:: YOUR GOAL ::
The answer must reproduce exactly the lines from the one with "MEMBER RESOURCES" through the end of the material, and it must contain no pictures.

**** RECORDS TO PROCESS

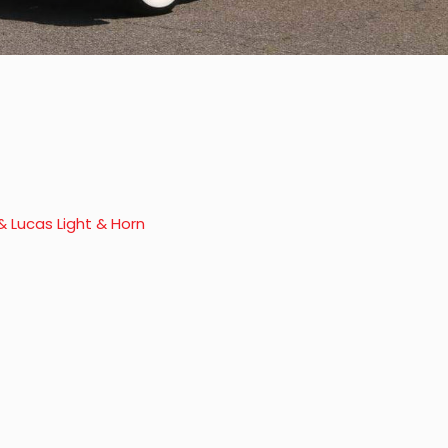
& Lucas Light & Horn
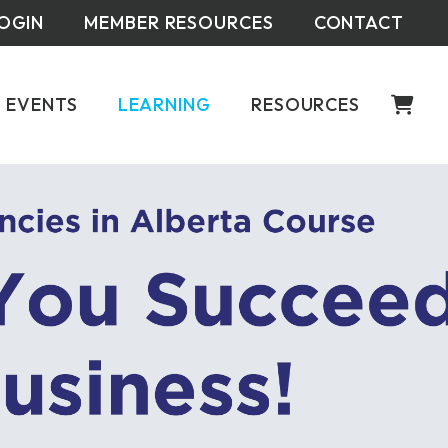
OGIN
MEMBER RESOURCES
CONTACT
EVENTS
LEARNING
RESOURCES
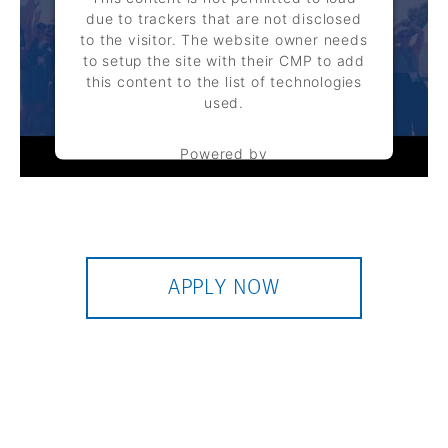
due to trackers that are not disclosed
to the visitor. The website owner needs
to setup the site with their CMP to add
this content to the list of technologies
used.
Powered by
Usercentrics Consent Management
Platform
APPLY NOW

********

:: SOLVED EXERCISE ::
MEMBER RESOURCES
CONTACT
EVENTS
LEARNING
RESOURCES
due to trackers that are not disclosed
to the visitor. The website owner needs
to setup the site with their CMP to add
this content to the list of technologies
used.
Powered by
Usercentrics Consent Management
Platform
APPLY NOW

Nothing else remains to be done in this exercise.